Now a copy of the discussion on #lsb (modified for readability):

<stew> if the libraries are provide by the distribution, they should be 
in /lib, /usr/lib
<sourcerer> PKCS#11 drivers aren´t normal libraries, but they are drivers. 
(they are in user-space, not in kernel space)
Perhaps you should think of them as Plugins to the applications, not as 
libraries.
They all provide the same interface. So it doesn´t make much sense in my 
opinion to put them into /lib or /usr/lib.

<sourcerer> Yes, the drivers are normally provided by the distribution, or 
installed afterwards by the administrator.
<sourcerer> (At least they should be distributed by the distributions, that´s 
another task to make the distributors distribute all available drivers)
<sourcerer> There are a couple of different types of applications using 
PKCS#11:
<sourcerer> Browser, Email clients. (most important one, I would say)
<sourcerer> Any other application using crypto
<sourcerer> PAM modules for login
<sourcerer> For Browsers and Email clients a Plug&Play usability for common 
SmartCards on common distributions is very necessary.
<sourcerer> PAM modules might want to specifically configure only one specific 
kind of SmartCards that are acceptable for the system.
<sourcerer> And other applications might want to use them automatically or 
not, depending on their usecases.
<sourcerer> My aim is for standard software (browsers, email clients) in 
standard office situations. (normal PC, normal Linux distro, normal SmartCard 
Reader and SmartCards). That should be easily possible out of the box in my 
opinion.

<stew> so these "drivers", you say .so and .dll on the wiki
<sourcerer> Yes.

<stew> they aren't kernel modules to access the hardware?
<sourcerer> No.
<sourcerer> Those .so or .dll´s might depend on kernel modules themself, but 
that´s their problem.
<sourcerer> (And that´s not a practical problem at the moment. All necessary 
kernel modules are available and normally installed quite well)
<stew> so it's the user-space interface to the functionality
<sourcerer> Yes.


<stew> I don't see that as much different than many other libraries
<sourcerer> Some of the drivers are installed in /usr/lib at the moment. But 
there are thousands of files in /usr/lib, so it´s nearly impossible to find 
all the PKCS#11 drivers in there.
<sourcerer> Well, the big problem is that there is no registry for the 
drivers.
<sourcerer> Theoretically it would be also possible to have a different kind 
of registry.
<sourcerer> Perhaps a textfile with all the drivers-pathes on each line
<sourcerer> Someone proposed a XML file to do the same.
<sourcerer> Or perhaps some database.
<sourcerer> But all those other methods are more complex than just deciding 
upon a directory.
<sourcerer> I don´t see a necessity to have the drivers spread across the 
whole filesystem. It doesn´t help anything.
<sourcerer> And having a different registry means redundancy and more 
maintenance work.
<sourcerer> Putting a driver into a specific directory is the only thing 
really every installation system (RPM, dpkg, ...) can do.

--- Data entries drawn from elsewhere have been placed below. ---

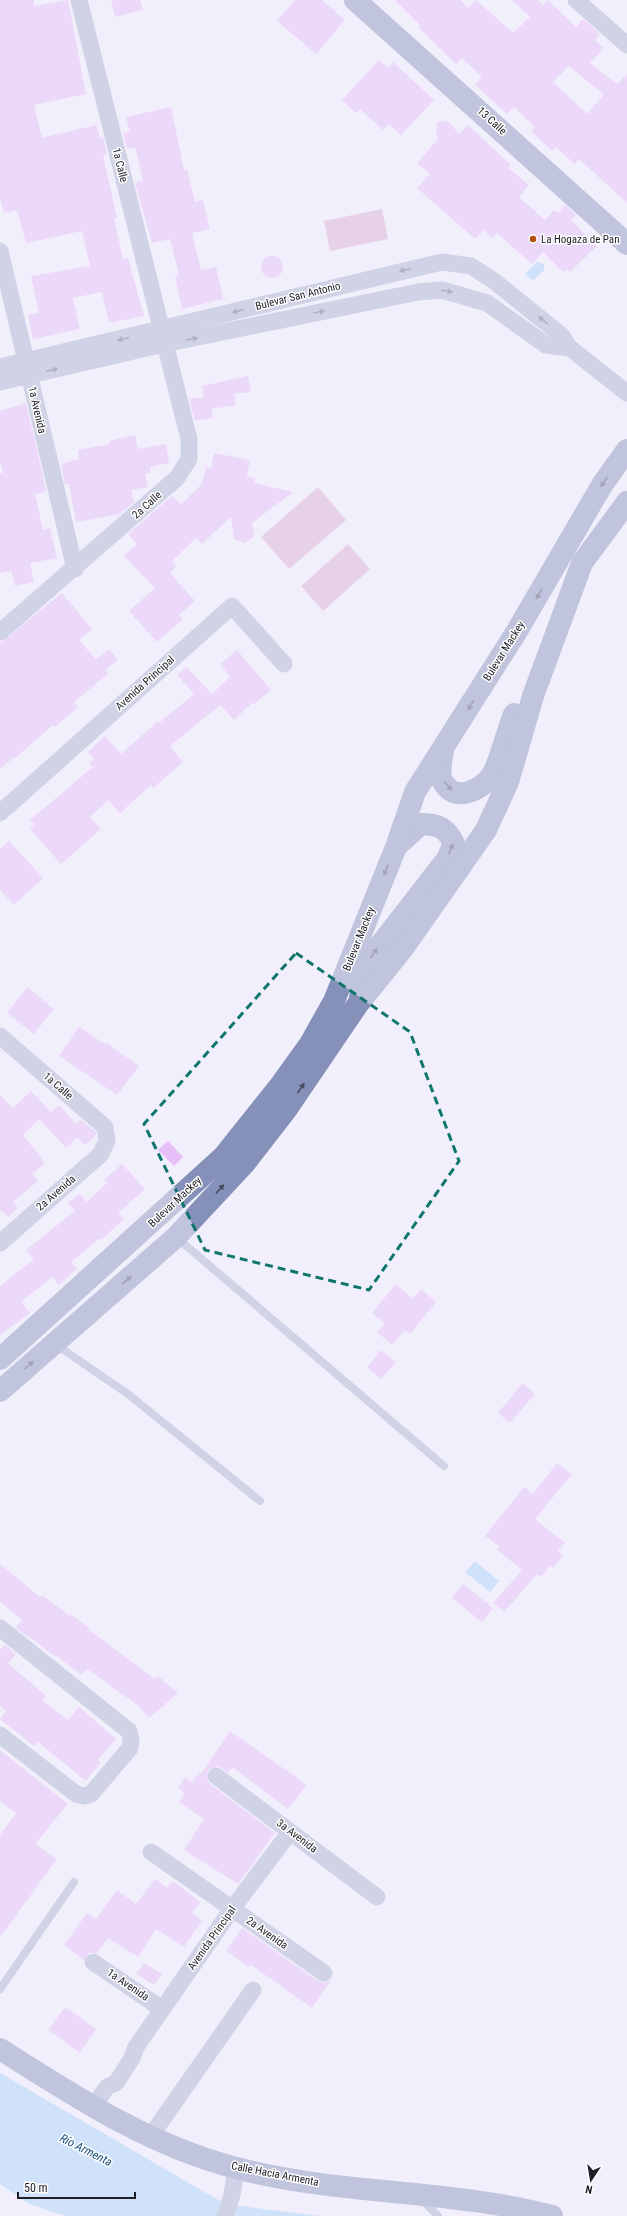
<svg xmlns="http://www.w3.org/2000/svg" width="627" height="2216" font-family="'Roboto Condensed',sans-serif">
  <rect width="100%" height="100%" fill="#f1effb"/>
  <g fill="#dcaecc">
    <path d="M 382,209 L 388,239 L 330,251 L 324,221 Z"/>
    <path d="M 318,487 L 346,520 L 289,569 L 261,537 Z"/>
    <path d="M 348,544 L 370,569 L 323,611 L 301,586 Z"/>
  </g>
  <g fill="#a8d0f9">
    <path d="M 537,262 L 544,264 L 544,270 L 533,281 L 525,274 Z"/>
    <path d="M 475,1561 L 499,1581 L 490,1592 L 465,1572 Z"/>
    <path d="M 0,2073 L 225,2204 L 319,2216 L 65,2216 L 29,2204 L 0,2184 Z"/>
  </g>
  <g fill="#e7bef7" fill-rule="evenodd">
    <path d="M 0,0 L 34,0 L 34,6 L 68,0 L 86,94 L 34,105 L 42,138 L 96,125 L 100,138 L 103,138 L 107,154 L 103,155 L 117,218 L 114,218 L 123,259 L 128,258 L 144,316 L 109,323 L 102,292 L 73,298 L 80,329 L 33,339 L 28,315 L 39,313 L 31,276 L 90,266 L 82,231 L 26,243 L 17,210 L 4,213 L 0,198 Z"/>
    <path d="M 111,0 L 140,0 L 143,10 L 115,17 Z"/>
    <path d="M 295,0 L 322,0 L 345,20 L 316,54 L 277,21 Z"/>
    <path d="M 395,0 L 460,0 L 468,8 L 476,0 L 513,33 L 530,17 L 512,0 L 537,0 L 543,5 L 548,0 L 576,27 L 583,19 L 600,34 L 595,40 L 604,48 L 590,63 L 617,84 L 627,74 L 627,203 L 579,159 L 575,164 L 555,147 L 552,151 L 531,131 L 535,127 L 514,107 L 507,114 L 475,85 L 482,77 L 462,58 L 456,64 L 418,27 L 420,25 ZM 569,66 L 604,95 L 587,114 L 553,82 Z"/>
    <path d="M 379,60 L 388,68 L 393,62 L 434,100 L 401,135 L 389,124 L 383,130 L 360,109 L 356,113 L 342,100 Z"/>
    <path d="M 171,107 L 184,170 L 187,170 L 195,202 L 203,200 L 210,229 L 192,233 L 201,270 L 216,267 L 223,299 L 182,309 L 175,276 L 179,275 L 170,239 L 152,243 L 135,183 L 143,181 L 135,147 L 127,149 L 123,133 L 130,132 L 126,117 Z"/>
    <path d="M 445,121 L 450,123 L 459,134 L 468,125 L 511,165 L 508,168 L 529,185 L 519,197 L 545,220 L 554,210 L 558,213 L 565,205 L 576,215 L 571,220 L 597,246 L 570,272 L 567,269 L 563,272 L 543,252 L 532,264 L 497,233 L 493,238 L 483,230 L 475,239 L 417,188 L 430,174 L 417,163 L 438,139 L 436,130 L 437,122 Z"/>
    <circle cx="272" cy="267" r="11"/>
    <path d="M 248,376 L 251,392 L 234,394 L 236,405 L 211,409 L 213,418 L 195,421 L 189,399 L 204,397 L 202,386 Z"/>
    <path d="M 26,403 L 46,489 L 45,492 L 35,494 L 43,530 L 50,528 L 57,558 L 30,563 L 34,582 L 15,586 L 11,571 L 0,573 L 0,473 L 3,473 L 0,461 L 0,411 Z"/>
    <path d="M 135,435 L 138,449 L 166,444 L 169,463 L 150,467 L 151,472 L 145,474 L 148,487 L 131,490 L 134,502 L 120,514 L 76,522 L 69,484 L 65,485 L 61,464 L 79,459 L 78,450 L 110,444 L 109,441 Z"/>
    <path d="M 214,453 L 250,460 L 247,476 L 255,478 L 254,483 L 293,492 L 252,523 L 254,536 L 245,543 L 234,539 L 231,517 L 202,544 L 196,538 L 172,561 L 177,566 L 170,573 L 195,601 L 179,615 L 183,619 L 157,642 L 129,611 L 155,588 L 124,556 L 137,544 L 128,534 L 172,496 L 181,504 L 202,484 L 206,467 L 211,468 Z"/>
    <path d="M 62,593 L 92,629 L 79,640 L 96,660 L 109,649 L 118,660 L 105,670 L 108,674 L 74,702 L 78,707 L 55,727 L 53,725 L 15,758 L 14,757 L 0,769 L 0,643 Z"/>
    <path d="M 237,650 L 271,690 L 254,704 L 252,703 L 234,720 L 220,705 L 181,737 L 170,746 L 183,762 L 153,788 L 151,785 L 120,813 L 108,800 L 90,817 L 101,829 L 61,864 L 30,829 L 34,825 L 30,820 L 93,767 L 89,763 L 94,759 L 88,752 L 105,736 L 121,754 L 158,721 L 159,723 L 194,694 L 177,675 L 186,667 L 212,694 L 230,677 L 220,664 Z"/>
    <path d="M 9,841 L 43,878 L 14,905 L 0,890 L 0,849 Z"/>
    <path d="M 27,987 L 54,1009 L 34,1034 L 7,1013 Z"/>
    <path d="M 79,1027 L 106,1045 L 107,1043 L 139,1066 L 117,1095 L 59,1056 Z"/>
    <path d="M 31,1091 L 51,1112 L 59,1105 L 76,1124 L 81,1120 L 96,1132 L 96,1135 L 85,1145 L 77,1137 L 66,1148 L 39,1119 L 23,1135 L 45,1163 L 32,1174 L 38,1181 L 13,1202 L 18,1208 L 8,1217 L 2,1211 L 0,1212 L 0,1095 L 13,1108 Z"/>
    <path d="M 168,1141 L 183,1157 L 174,1166 L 158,1150 Z"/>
    <path d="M 122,1164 L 145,1189 L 118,1213 L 124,1219 L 101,1240 L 100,1238 L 71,1262 L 77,1269 L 59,1285 L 52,1277 L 21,1302 L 30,1313 L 0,1335 L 0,1286 L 34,1259 L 26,1250 L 75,1211 L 68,1203 L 79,1194 L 87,1202 L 107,1183 L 104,1180 Z"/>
    <path d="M 396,1284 L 413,1299 L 421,1289 L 436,1302 L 410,1334 L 405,1330 L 392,1345 L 377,1332 L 385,1323 L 372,1313 Z"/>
    <path d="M 381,1350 L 396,1362 L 381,1379 L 367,1367 Z"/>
    <path d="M 523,1383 L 535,1394 L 510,1423 L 498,1413 Z"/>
    <path d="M 557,1463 L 572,1474 L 535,1519 L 565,1543 L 558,1551 L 563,1555 L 553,1568 L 550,1566 L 541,1577 L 537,1574 L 504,1612 L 493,1603 L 522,1570 L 497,1550 L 500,1547 L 485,1536 L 524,1487 L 533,1494 Z"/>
    <path d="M 0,1564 L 40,1597 L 42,1595 L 70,1616 L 71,1614 L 89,1628 L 88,1629 L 155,1679 L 158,1676 L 178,1693 L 149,1718 L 139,1706 L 87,1669 L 81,1675 L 57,1656 L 55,1657 L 30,1637 L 29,1638 L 16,1628 L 22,1620 L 0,1602 Z"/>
    <path d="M 463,1584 L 493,1608 L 482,1622 L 452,1598 Z"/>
    <path d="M 5,1645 L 16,1654 L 8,1663 L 46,1696 L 42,1700 L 68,1720 L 79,1707 L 116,1739 L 98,1760 L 101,1762 L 86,1781 L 38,1742 L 34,1746 L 0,1719 L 6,1711 L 0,1706 L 0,1650 Z"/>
    <path d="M 230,1731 L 307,1785 L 288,1809 L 234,1768 L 232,1768 L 228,1773 L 218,1766 L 208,1770 L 207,1780 L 210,1784 L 275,1833 L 238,1884 L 184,1850 L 204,1819 L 179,1802 L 185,1793 L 178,1788 L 185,1777 L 192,1782 L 199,1772 L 201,1774 Z"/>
    <path d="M 0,1750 L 68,1804 L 35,1844 L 57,1859 L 0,1937 L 0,1835 L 16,1813 L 0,1801 Z"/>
    <path d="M 155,1879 L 167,1888 L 173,1881 L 200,1902 L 192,1913 L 202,1920 L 184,1947 L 156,1929 L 138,1957 L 108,1938 L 97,1953 L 89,1953 L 84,1960 L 64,1945 L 87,1913 L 96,1919 L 117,1890 L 136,1904 Z"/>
    <path d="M 242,1928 L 318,1981 L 324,1983 L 331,1980 L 312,2008 L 251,1965 L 249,1967 L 226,1951 Z"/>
    <path d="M 144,1963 L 162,1974 L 154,1985 L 136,1974 Z"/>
    <path d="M 65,2007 L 96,2029 L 80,2053 L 48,2030 Z"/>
  </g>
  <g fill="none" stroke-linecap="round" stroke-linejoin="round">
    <g stroke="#a8b1cc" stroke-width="8">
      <path d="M 176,1237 L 444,1466"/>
      <path d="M 55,1344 L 128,1394 L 260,1501"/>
      <path d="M 0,1989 L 74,1882"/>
      <path d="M 422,2200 L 438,2216"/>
    </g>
    <g stroke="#a8b1cc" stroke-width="17">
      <path d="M 576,0 L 627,45"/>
      <path d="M 0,251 L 75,569"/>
      <path d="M 0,367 L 442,262 L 471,266 L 494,281 L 561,335 L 570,348 L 627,393"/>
      <path d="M 0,382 L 164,344 L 418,292 L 442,290 L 487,303 L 546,345 L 570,348"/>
      <path d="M 0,632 L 177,478 L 189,459 L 189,439 L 79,0"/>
      <path d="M 0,813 L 232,606 L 284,664"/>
      <path d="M 0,1036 L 105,1127 L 107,1140 L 101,1154 L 0,1243"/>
      <path d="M 0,1628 L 129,1731 L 131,1740 L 130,1748 L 91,1794 L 84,1796 L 76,1794 L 0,1735"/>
      <path d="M 216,1776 L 377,1897"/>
      <path d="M 151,1852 L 324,1973"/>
      <path d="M 93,1962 L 162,2009"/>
      <path d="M 93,2107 L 107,2087 L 116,2083 L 132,2058 L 136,2047 L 232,1909 L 290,1832"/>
      <path d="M 150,2137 L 253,1990"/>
      <path d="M 225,2216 L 232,2195 L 236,2168"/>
    </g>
    <g stroke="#8591b9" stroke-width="22">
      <path d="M 355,0 L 627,244"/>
      <path d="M 443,750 C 442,759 438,772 442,780 C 453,804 481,791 492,775 C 499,764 508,729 514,714"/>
      <path d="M 360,997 L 371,957 L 447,859 L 454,844 C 447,828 438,824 421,824 L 397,846"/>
      <path d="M 0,1359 L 223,1157 L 282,1083 L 310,1044 L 334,1001 L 396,847 L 415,792 L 517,631 L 602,485 L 627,450"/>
      <path d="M 0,1391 L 176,1237 L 245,1163 L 286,1110 L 358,1004 L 404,947 L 486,830 L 508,782 L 533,696 L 582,563 L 627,502"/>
      <path d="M 0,2049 C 76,2097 148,2145 236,2168 C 338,2195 450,2189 552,2216"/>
    </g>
  </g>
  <defs><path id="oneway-solid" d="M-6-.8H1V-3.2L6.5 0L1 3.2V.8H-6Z"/></defs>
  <g fill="#64677a">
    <use href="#oneway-solid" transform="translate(405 270) rotate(168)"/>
    <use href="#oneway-solid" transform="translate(447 291) rotate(10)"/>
    <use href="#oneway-solid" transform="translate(238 311) rotate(166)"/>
    <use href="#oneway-solid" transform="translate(319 312) rotate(-12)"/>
    <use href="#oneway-solid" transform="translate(543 320) rotate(-141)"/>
    <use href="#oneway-solid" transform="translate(123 339) rotate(167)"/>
    <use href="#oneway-solid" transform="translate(192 339) rotate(-12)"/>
    <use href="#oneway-solid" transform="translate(52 370) rotate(-13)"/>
  </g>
  <g fill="#484b61">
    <use href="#oneway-solid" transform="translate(604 482) rotate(124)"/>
    <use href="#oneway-solid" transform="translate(539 594) rotate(120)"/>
    <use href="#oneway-solid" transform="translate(471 705) rotate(122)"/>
    <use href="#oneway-solid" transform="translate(448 786) rotate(49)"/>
    <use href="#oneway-solid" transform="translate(451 849) rotate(-68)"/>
    <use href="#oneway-solid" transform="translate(386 870) rotate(111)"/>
    <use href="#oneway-solid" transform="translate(374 953) rotate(-56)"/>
    <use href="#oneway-solid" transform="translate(301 1088) rotate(-56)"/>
    <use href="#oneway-solid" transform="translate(220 1189) rotate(-47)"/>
    <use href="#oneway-solid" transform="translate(127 1280) rotate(-41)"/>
    <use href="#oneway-solid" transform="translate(29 1365) rotate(-42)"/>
  </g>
  <path d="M0 0H627V2216H0ZM 296,953 L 410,1032 L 459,1161 L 369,1290 L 205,1250 L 144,1124 Z" fill="#f1effb" fill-opacity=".55" fill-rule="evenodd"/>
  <path fill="none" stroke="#0f766e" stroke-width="3" stroke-dasharray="8 5" stroke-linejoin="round" d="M 296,953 L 410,1032 L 459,1161 L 369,1290 L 205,1250 L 144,1124 Z"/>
  <circle fill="#b2520f" stroke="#fefefe" stroke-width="1.5" cx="533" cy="239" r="4"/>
  <g text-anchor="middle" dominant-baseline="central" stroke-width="3" stroke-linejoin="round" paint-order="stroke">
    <g font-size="11" fill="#1f1d27" stroke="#fefefe">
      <text transform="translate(492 121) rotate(42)">13 Calle</text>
      <text transform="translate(120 165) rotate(76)">1a Calle</text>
      <text transform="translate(298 296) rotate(-14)">Bulevar San Antonio</text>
      <text transform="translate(37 410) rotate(77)">1a Avenida</text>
      <text transform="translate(147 505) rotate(-42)">2a Calle</text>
      <text transform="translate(504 651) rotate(-58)">Bulevar Mackey</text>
      <text transform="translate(145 683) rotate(-42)">Avenida Principal</text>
      <text transform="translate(359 939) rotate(-68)">Bulevar Mackey</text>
      <text transform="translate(58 1086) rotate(41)">1a Calle</text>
      <text transform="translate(56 1193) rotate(-41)">2a Avenida</text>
      <text transform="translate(175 1202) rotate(-43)">Bulevar Mackey</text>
      <text transform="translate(297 1836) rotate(37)">3a Avenida</text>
      <text transform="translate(267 1933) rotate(35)">2a Avenida</text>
      <text transform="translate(212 1938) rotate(-55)">Avenida Principal</text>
      <text transform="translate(128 1985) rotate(34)">1a Avenida</text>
      <text transform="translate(275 2174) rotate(11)">Calle Hacia Armenta</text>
    </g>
    <g font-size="11" fill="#1f1d27" stroke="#fefefe" text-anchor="start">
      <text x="541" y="239">La Hogaza de Pan</text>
    </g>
    <g font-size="12" font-style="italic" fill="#164c7a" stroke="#fefefe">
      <text transform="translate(86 2150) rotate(27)">Río Armenta</text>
    </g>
  </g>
  <g transform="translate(591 2180) rotate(192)" stroke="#fefefe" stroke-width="3" paint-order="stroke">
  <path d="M0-3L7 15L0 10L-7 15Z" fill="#1f1d27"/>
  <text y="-6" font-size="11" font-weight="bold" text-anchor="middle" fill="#1f1d27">N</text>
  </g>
  <path d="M18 2192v6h117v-6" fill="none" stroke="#1f1d27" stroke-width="2"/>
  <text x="24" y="2192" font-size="12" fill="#1f1d27" stroke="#fefefe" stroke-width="3" paint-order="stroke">50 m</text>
</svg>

<stew> I guess I don't really understand the problem. Usually an app linked to 
a library knows where to find it's files

<sourcerer> Don´t think of it as a library.
<sourcerer> PKCS#11 drivers are very very seldomly statically linked to the 
application. PKCS#11 drivers are normally loaded dynamically with dlopen().
<sourcerer> Think of it as a Plugin.
<sourcerer> The problem ist that PKCS#11 is a standard, but the standard just 
defines the interface (which C functions the driver has to export).

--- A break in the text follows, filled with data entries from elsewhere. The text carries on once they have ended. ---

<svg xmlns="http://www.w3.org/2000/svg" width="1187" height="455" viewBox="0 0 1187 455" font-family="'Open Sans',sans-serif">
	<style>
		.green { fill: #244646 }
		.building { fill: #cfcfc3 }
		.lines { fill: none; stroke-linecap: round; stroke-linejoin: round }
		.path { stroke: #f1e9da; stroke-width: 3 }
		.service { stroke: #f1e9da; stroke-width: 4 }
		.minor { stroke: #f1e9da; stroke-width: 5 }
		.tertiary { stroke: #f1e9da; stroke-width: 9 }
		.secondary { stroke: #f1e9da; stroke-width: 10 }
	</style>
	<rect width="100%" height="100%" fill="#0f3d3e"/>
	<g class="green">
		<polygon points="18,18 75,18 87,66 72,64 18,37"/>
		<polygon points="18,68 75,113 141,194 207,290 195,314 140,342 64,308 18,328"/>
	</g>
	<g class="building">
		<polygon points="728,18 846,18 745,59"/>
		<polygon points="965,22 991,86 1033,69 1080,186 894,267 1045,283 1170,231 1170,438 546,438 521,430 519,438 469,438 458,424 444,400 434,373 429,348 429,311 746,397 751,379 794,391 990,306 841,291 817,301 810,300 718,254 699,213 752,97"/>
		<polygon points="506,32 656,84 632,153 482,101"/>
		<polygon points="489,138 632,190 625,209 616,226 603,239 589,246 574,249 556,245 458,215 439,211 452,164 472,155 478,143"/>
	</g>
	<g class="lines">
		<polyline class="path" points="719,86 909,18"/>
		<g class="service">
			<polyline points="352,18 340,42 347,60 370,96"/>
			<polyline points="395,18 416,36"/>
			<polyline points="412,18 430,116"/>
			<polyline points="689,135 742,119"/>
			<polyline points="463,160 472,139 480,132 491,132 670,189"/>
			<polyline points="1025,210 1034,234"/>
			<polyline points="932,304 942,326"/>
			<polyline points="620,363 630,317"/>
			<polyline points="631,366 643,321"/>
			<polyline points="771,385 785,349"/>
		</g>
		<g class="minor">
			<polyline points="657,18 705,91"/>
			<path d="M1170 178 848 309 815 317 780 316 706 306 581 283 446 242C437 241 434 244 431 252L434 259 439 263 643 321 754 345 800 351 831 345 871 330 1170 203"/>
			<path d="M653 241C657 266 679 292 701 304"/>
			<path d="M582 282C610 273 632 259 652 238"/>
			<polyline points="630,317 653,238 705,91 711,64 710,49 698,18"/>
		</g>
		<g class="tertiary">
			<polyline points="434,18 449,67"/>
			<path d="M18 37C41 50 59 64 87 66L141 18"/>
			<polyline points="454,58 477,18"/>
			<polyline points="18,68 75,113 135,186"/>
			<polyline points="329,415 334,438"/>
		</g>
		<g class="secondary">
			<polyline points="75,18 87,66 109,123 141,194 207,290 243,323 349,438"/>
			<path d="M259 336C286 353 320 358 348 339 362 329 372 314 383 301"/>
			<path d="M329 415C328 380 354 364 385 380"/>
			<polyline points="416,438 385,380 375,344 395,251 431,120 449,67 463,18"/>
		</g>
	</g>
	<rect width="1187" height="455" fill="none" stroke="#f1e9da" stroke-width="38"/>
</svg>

<stew> ok, so the point is to isolate these drivers/libs/plugins from the 
other system libs, I didn't understand what your issue was
<sourcerer> Yes, I think it is the best way to isolate the PKCS#11 drivers 
from the other system libs. I don´t see any good reason to mix them.
<sourcerer> And having them all in one specific directory is the easiest way 
to "register" them.

<mats> So the request is for a directory that would contain plugins of a 
particlar type?
<sourcerer> Yes.

<stew> I don't read in FHS anything that says you can't 
use /lib/pkcs11, /usr/lib/pkcs11
<sourcerer> Yes, that´s the problem, that FHS does not say, where exactly it 
should go, and PKCS#11 does not say either.